Ernie LaPointe, the great-grandson of the leader Tatanka Iyotake, said he hoped the DNA confirmation would bolster his campaign to move the chief’s remains.

By Maria Cramer
For years, Ernie LaPointe, a writer and Vietnam veteran, claimed that he was the great-grandson of Sitting Bull, the Hunkpapa Lakota leader famous for resisting the federal government’s efforts to seize the Great Plains.
He has had his mother’s oral history verified by Smithsonian researchers, and a lock of hair and wool leggings belonging to Sitting Bull, whose birth name was Tatanka Iyotake, returned to the family.

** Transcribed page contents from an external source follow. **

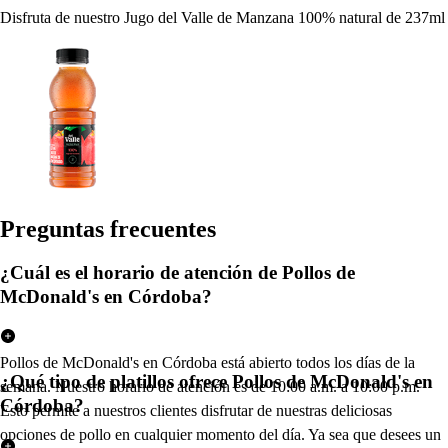
Disfruta de nuestro Jugo del Valle de Manzana 100% natural de 237ml
Pregun
t
a
s
frecuen
t
e
s
¿Cuál es el horario de atención de Pollos de
McDonald's en Córdoba?
Pollos de McDonald's en Córdoba está abierto todos los días de la
¿Qué tipo de platillos ofrece Pollos de McDonald's en
semana. Nuestro horario de atención es de 10:00 a.m. a 10:00 p.m.
Córdoba?
Esto permite a nuestros clientes disfrutar de nuestras deliciosas
opciones de pollo en cualquier momento del día. Ya sea que desees un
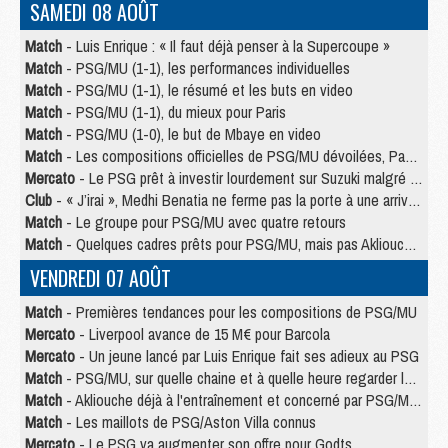
SAMEDI 08 AOÛT
Match
- Luis Enrique : « Il faut déjà penser à la Supercoupe »
Match
- PSG/MU (1-1), les performances individuelles
Match
- PSG/MU (1-1), le résumé et les buts en video
Match
- PSG/MU (1-1), du mieux pour Paris
Match
- PSG/MU (1-0), le but de Mbaye en video
Match
- Les compositions officielles de PSG/MU dévoilées, Pacho titulaire
Mercato
- Le PSG prêt à investir lourdement sur Suzuki malgré Safonov et Chevalier
Club
- « J’irai », Medhi Benatia ne ferme pas la porte à une arrivée au PSG
Match
- Le groupe pour PSG/MU avec quatre retours
Match
- Quelques cadres prêts pour PSG/MU, mais pas Akliouche ?
VENDREDI 07 AOÛT
Match
- Premières tendances pour les compositions de PSG/MU
Mercato
- Liverpool avance de 15 M€ pour Barcola
Mercato
- Un jeune lancé par Luis Enrique fait ses adieux au PSG
Match
- PSG/MU, sur quelle chaine et à quelle heure regarder le match ?
Match
- Akliouche déjà à l'entraînement et concerné par PSG/MU ?
Match
- Les maillots de PSG/Aston Villa connus
Mercato
- Le PSG va augmenter son offre pour Godts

But Mr. LaPointe, 73, said that he had never felt he had enough evidence linking him to Sitting Bull to help him achieve his ultimate goal: moving the chief’s remains from a burial site in South Dakota, in an area he says has been desecrated, to a final resting place worthy of his great-grandfather’s legacy.
This week, his effort to overcome opposition to the exhumation may have received help from an unlikely source: Danish researchers.

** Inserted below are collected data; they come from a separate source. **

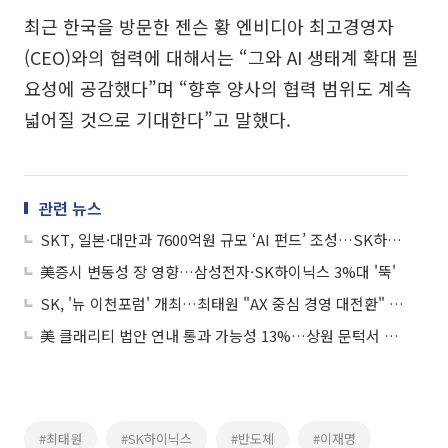
최근 한국을 방문한 젠슨 황 엔비디아 최고경영자
(CEO)와의 협력에 대해서는 “그와 AI 생태계 확대 필
요성에 공감했다”며 “향후 양사의 협력 범위도 계속
넓어질 것으로 기대한다”고 말했다.
관련 뉴스
SKT, 일본·대만과 7600억원 규모 ‘AI 펀드’ 조성…SK하이닉스도 참여 추진
美증시 변동성 장 영향…삼성전자·SK하이닉스 3%대 '뚝'
SK, '뉴 이천포럼' 개최…최태원 "AX 중심 경영 대전환" 논의
美 클래리티 법안 연내 통과 가능성 13%…상원 문턱서 제동
#최태원
#SK하이닉스
#반도체
#이재명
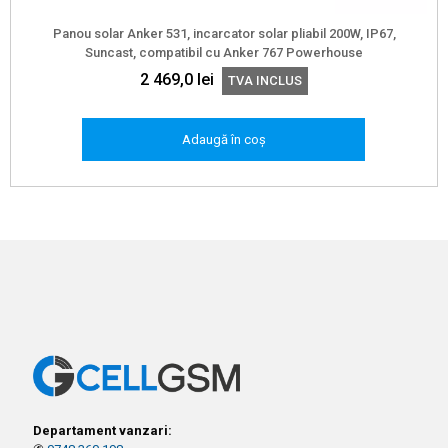
Panou solar Anker 531, incarcator solar pliabil 200W, IP67,
Suncast, compatibil cu Anker 767 Powerhouse
2 469,0
lei
TVA INCLUS
Adaugă în coș
Departament vanzari:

Researchers at the University of Copenhagen said on Wednesday that DNA evidence confirmed that Mr. LaPointe, who lives in Lead, S.D., is the direct descendant of Sitting Bull. The discovery was made by testing a one-inch piece of Sitting Bull’s hair through a new sequencing method that, the scientists said, made it possible for the first time to confirm kinship using “ancient DNA” from small, old and damaged samples.
“The method can handle what previous methods couldn’t handle,” said Eske Willerslev, one of the lead authors of the study, which was published in Science Advances on Wednesday. “It can work on very, very tiny amounts of DNA, and it can go back further generations.”